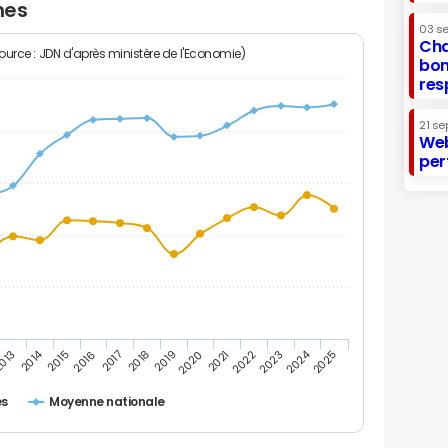
nes
03 s
Cha
Source : JDN d'après ministère de l'Economie)
bon
res
21 se
Web
per
2014
2024
013
2015
2016
2017
2018
2019
2020
2021
2022
2023
2025
es
Moyenne nationale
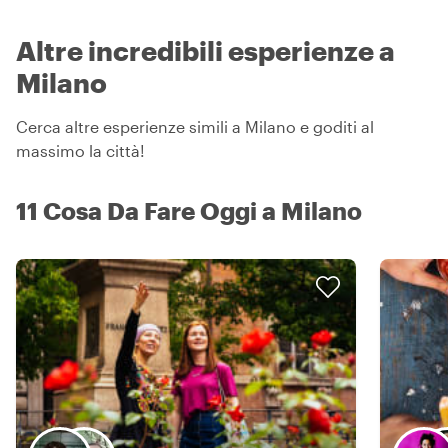
Altre incredibili esperienze a
Milano
Cerca altre esperienze simili a Milano e goditi al
massimo la città!
11 Cosa Da Fare Oggi a Milano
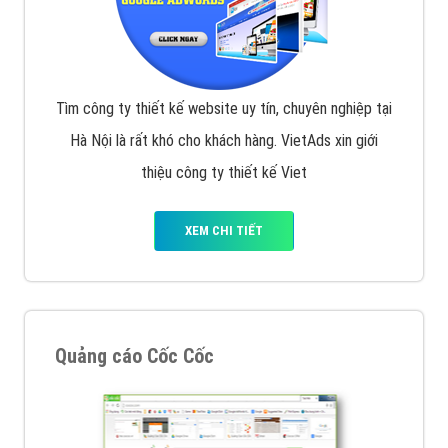
Tìm công ty thiết kế website uy tín, chuyên nghiệp tại
Hà Nội là rất khó cho khách hàng. VietAds xin giới
thiệu công ty thiết kế Viet
XEM CHI TIẾT
Quảng cáo Cốc Cốc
# # # #
About this exercise: Go through the records and pull out each line that includes the word "công".

Result of the task:
Tìm công ty thiết kế website uy tín, chuyên nghiệp tại
thiệu công ty thiết kế Viet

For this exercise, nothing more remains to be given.